Analyst · Wedbush Securities. Please go ahead

But do you see the upfront as kind of the benchmark as to where you're going to be pushing the CPMs? As you sell more of your inventory, does that really become more the centerpiece of what your pricing strategy is going to be for any given year? Kurt C. Hall - Chairman, President & Chief Executive Officer: I don't know if it will be or not. It's a little harder with our business, especially in that we don't have as much history on this as say TV networks. We also don't have anywhere near the amount of inventory. So, what we've seen is, you know, this 30% increase I just alluded to, is – we don't – when we go into the year and we get to any given month, we don't have a lot of inventory left to sell. So – if we've done a good job in the upfront. So, with the lack of inventory, if you will, you obviously have more pricing pressure can be applied to it and you can see what you've – you can see the results in that 30% number I talked about. The other thing that we're doing, and this is some of the systems – new systems that we're developing and that it's able to do is being able to price our inventory week-to-week is really interesting and it's actually been part of the reason you're seeing some of the numbers because from one week to the next, based on film schedule, you could have very significant swings, 30%, 40%, 50% even in differences in pricing for that inventory week-to-week. And so, the ability to do that and really start to zero in on what the real demand is at that point in time, has been a real big deal for us. And again, I think it's resulted in some of the CPM increases that you're seeing.

James G. Dix - Wedbush Securities, Inc.

Analyst · Wedbush Securities.

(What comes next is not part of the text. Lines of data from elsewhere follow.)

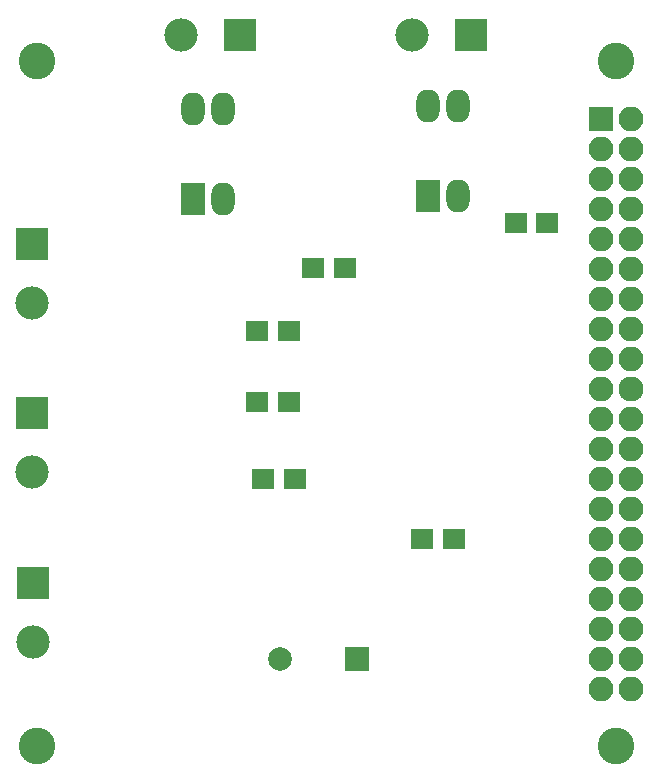
<source format=gts>
G04 #@! TF.FileFunction,Soldermask,Top*
%FSLAX46Y46*%
G04 Gerber Fmt 4.6, Leading zero omitted, Abs format (unit mm)*
G04 Created by KiCad (PCBNEW 4.0.7) date Fri Feb  2 23:20:03 2018*
%MOMM*%
%LPD*%
G01*
G04 APERTURE LIST*
%ADD10C,0.100000*%
%ADD11R,2.100000X2.100000*%
%ADD12O,2.100000X2.100000*%
%ADD13O,2.127200X2.127200*%
%ADD14C,3.100000*%
%ADD15R,2.000000X2.000000*%
%ADD16C,2.000000*%
%ADD17R,2.813000X2.813000*%
%ADD18C,2.813000*%
%ADD19R,1.900000X1.700000*%
%ADD20R,2.000000X2.800000*%
%ADD21O,2.000000X2.800000*%
G04 APERTURE END LIST*
D10*
D11*
X167513000Y-69469000D03*
D12*
X170053000Y-69469000D03*
X167513000Y-72009000D03*
X170053000Y-72009000D03*
X167513000Y-74549000D03*
X170053000Y-74549000D03*
X167513000Y-77089000D03*
X170053000Y-77089000D03*
X167513000Y-79629000D03*
X170053000Y-79629000D03*
X167513000Y-82169000D03*
X170053000Y-82169000D03*
X167513000Y-84709000D03*
X170053000Y-84709000D03*
X167513000Y-87249000D03*
X170053000Y-87249000D03*
X167513000Y-89789000D03*
X170053000Y-89789000D03*
X167513000Y-92329000D03*
D13*
X170053000Y-92329000D03*
D12*
X167513000Y-94869000D03*
X170053000Y-94869000D03*
X167513000Y-97409000D03*
X170053000Y-97409000D03*
X167513000Y-99949000D03*
X170053000Y-99949000D03*
X167513000Y-102489000D03*
X170053000Y-102489000D03*
X167513000Y-105029000D03*
X170053000Y-105029000D03*
X167513000Y-107569000D03*
X170053000Y-107569000D03*
X167513000Y-110109000D03*
X170053000Y-110109000D03*
X167513000Y-112649000D03*
X170053000Y-112649000D03*
X167513000Y-115189000D03*
X170053000Y-115189000D03*
X167513000Y-117729000D03*
X170053000Y-117729000D03*
D14*
X168783000Y-64516000D03*
X119761000Y-64516000D03*
X119761000Y-122555000D03*
X168783000Y-122555000D03*
D15*
X146862800Y-115214400D03*
D16*
X140362800Y-115214400D03*
D17*
X156565600Y-62382400D03*
D18*
X151565600Y-62382400D03*
D17*
X137007600Y-62357000D03*
D18*
X132007600Y-62357000D03*
D17*
X119405400Y-80010000D03*
D18*
X119405400Y-85010000D03*
D17*
X119456200Y-108788200D03*
D18*
X119456200Y-113788200D03*
D17*
X119405400Y-94335600D03*
D18*
X119405400Y-99335600D03*
D19*
X163021000Y-78308200D03*
X160321000Y-78308200D03*
X145901400Y-82042000D03*
X143201400Y-82042000D03*
X141151600Y-87401400D03*
X138451600Y-87401400D03*
X141659600Y-99974400D03*
X138959600Y-99974400D03*
X155121600Y-105054400D03*
X152421600Y-105054400D03*
X141151600Y-93421200D03*
X138451600Y-93421200D03*
D20*
X152908000Y-76022200D03*
D21*
X155448000Y-68402200D03*
X155448000Y-76022200D03*
X152908000Y-68402200D03*
D20*
X132994400Y-76200000D03*
D21*
X135534400Y-68580000D03*
X135534400Y-76200000D03*
X132994400Y-68580000D03*
M02*

</source>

Please go ahead

Great. Thanks very much. Kurt C. Hall - Chairman, President & Chief Executive Officer: Thank you.

Operator

Operator

There are no further questions in our queue. I'd like to turn the call back to Kurt Hall for closing and additional remarks. Kurt C. Hall - Chairman, President & Chief Executive Officer: All right. Thanks very much. I just want to echo some of the things you guys said to me and I just want to go right back at you. It's been great having the relationships and hopefully they won't just completely go away. I'm not going away for a while anyway. But it's been a real pleasure working with you. I didn't always agree with your price targets or your recommendations on whether to buy or sell or hold our stock. But you always were really, really fair with us. You always listened. And I really do appreciate that. So, I'm sure we'll be talking over the next few months and maybe even on the next call. So, thanks very much.